• To-do list:
1 - Reproduce word for word the passage of the forum thread on expressing pressure in terms of temperature, between "I have an equation" and "the equations. Thanks.", inclusive.
2 - In the rows, take the lines between the lines holding "scientific name: Dryobates minor" and "family: Strigidae", inclusive, and swap "common name" for "vernacular name" wherever it occurs. Return only those lines, otherwise unchanged.

• Source:
How to get rid of laplace of pressure in an equation

[Bianca123]

Hello!

I have a question about an equation.
I have an equation which is a boundary condition to a problem I have concerning fluid flow in a layered porous medium. I have a equation where my only variable is the temperature T, and I have 10 boundary conditions with it. In order to solve the system, I need to express all my boundary contitions in terms of T. I have managed it with all but i miss one, which contains Pressure.

I need to have the pressure expressed in terms of T in this equation:

∇^2 P = dT/dz.

I feel like I need some sort of conection where ∇P=aP, where a is a constant. Does anyone know how to solve it, or if such a relation exists?

 

[Chestermiller]

Can you elaborate a little more? I have experience with this this sort of thing, but I'm having trouble understanding the physical situation. First, please describe the physical situation, and then please write out the equations. Thanks.

Chet

 

[Bianca123]

I am looking at natural convection between two coaxial cylinders. Between them there are to layers of different height and permeability, which I will change in my calculations and see how this effects my solution.

Originally, after doing a permutation to the steady state solution, and after nondimensionalizing my variables, I am left with the following 3 equations:

Darcy's law;
v_i=-∇P_i + Ra_i/(b_i)² * T_i k

Mass conservation:
∇v_i=0

Energy conservation;
-v_(z,i)=∇²T_i

where
∇=d/dr + 1/r *d/dθ + 1/b_i * d/dz
b_i=h_i/h ( ratio of the heitght of the layer i, to the total height h of the cylinder)

• Given data:

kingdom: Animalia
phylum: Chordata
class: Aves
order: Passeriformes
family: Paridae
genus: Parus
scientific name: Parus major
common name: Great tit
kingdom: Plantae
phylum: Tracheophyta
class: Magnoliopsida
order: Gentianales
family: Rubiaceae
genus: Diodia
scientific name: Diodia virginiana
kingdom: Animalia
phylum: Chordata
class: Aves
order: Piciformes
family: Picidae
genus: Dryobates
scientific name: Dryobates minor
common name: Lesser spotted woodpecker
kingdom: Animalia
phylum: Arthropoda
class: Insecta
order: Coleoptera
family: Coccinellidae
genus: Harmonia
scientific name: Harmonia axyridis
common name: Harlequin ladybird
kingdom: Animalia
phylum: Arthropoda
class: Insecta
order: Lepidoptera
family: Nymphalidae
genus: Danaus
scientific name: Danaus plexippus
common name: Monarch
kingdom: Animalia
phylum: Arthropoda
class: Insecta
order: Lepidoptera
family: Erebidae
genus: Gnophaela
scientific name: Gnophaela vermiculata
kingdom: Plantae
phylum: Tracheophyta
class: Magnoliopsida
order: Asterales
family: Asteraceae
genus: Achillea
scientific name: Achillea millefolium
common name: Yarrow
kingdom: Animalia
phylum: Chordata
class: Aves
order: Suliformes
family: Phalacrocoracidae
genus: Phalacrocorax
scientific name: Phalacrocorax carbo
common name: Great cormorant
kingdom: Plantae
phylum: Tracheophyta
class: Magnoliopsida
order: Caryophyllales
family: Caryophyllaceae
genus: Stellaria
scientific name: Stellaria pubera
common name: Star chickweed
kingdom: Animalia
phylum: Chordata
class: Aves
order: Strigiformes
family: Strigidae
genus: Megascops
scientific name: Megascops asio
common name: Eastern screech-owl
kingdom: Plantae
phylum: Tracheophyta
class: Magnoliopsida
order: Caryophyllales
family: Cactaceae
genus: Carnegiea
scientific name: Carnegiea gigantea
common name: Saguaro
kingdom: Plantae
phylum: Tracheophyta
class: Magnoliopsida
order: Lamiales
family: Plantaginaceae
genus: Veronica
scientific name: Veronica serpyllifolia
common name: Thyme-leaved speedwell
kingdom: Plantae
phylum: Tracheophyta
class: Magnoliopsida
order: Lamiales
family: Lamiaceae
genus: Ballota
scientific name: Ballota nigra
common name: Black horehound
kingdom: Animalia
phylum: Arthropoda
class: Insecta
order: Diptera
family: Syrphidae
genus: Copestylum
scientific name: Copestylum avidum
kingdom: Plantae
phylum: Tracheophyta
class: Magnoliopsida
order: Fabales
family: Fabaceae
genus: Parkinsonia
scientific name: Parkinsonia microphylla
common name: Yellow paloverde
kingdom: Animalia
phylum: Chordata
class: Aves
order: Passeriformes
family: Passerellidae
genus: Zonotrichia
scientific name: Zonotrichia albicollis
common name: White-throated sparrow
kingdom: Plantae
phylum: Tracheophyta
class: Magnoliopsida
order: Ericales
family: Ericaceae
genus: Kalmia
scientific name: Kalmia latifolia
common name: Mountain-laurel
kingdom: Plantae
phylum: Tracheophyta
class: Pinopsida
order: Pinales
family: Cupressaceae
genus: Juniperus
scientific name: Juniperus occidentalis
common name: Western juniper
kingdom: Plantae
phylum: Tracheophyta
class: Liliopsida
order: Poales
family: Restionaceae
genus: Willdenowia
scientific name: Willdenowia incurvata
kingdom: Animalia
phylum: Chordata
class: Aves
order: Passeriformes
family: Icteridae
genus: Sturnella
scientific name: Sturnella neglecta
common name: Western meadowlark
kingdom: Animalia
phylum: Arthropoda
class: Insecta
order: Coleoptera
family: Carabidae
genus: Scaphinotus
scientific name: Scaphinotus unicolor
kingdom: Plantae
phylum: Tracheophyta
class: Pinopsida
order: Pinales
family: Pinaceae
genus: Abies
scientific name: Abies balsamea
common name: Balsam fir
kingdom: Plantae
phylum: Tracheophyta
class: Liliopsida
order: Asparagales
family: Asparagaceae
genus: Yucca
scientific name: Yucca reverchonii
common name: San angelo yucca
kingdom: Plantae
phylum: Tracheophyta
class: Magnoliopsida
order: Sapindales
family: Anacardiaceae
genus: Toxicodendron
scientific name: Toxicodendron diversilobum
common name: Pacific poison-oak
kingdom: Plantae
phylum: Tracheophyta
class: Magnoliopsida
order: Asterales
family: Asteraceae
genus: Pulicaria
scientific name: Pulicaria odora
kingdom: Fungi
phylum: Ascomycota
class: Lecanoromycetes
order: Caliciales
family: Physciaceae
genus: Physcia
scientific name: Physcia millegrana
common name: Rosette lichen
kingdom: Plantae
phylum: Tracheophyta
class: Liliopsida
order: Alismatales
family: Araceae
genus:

• Completed exercise:
1 -
I have an equation which is a boundary condition to a problem I have concerning fluid flow in a layered porous medium. I have a equation where my only variable is the temperature T, and I have 10 boundary conditions with it. In order to solve the system, I need to express all my boundary contitions in terms of T. I have managed it with all but i miss one, which contains Pressure.

I need to have the pressure expressed in terms of T in this equation:

∇^2 P = dT/dz.

I feel like I need some sort of conection where ∇P=aP, where a is a constant. Does anyone know how to solve it, or if such a relation exists?

 

[Chestermiller]

Can you elaborate a little more? I have experience with this this sort of thing, but I'm having trouble understanding the physical situation. First, please describe the physical situation, and then please write out the equations. Thanks.

2 -
scientific name: Dryobates minor
vernacular name: Lesser spotted woodpecker
kingdom: Animalia
phylum: Arthropoda
class: Insecta
order: Coleoptera
family: Coccinellidae
genus: Harmonia
scientific name: Harmonia axyridis
vernacular name: Harlequin ladybird
kingdom: Animalia
phylum: Arthropoda
class: Insecta
order: Lepidoptera
family: Nymphalidae
genus: Danaus
scientific name: Danaus plexippus
vernacular name: Monarch
kingdom: Animalia
phylum: Arthropoda
class: Insecta
order: Lepidoptera
family: Erebidae
genus: Gnophaela
scientific name: Gnophaela vermiculata
kingdom: Plantae
phylum: Tracheophyta
class: Magnoliopsida
order: Asterales
family: Asteraceae
genus: Achillea
scientific name: Achillea millefolium
vernacular name: Yarrow
kingdom: Animalia
phylum: Chordata
class: Aves
order: Suliformes
family: Phalacrocoracidae
genus: Phalacrocorax
scientific name: Phalacrocorax carbo
vernacular name: Great cormorant
kingdom: Plantae
phylum: Tracheophyta
class: Magnoliopsida
order: Caryophyllales
family: Caryophyllaceae
genus: Stellaria
scientific name: Stellaria pubera
vernacular name: Star chickweed
kingdom: Animalia
phylum: Chordata
class: Aves
order: Strigiformes
family: Strigidae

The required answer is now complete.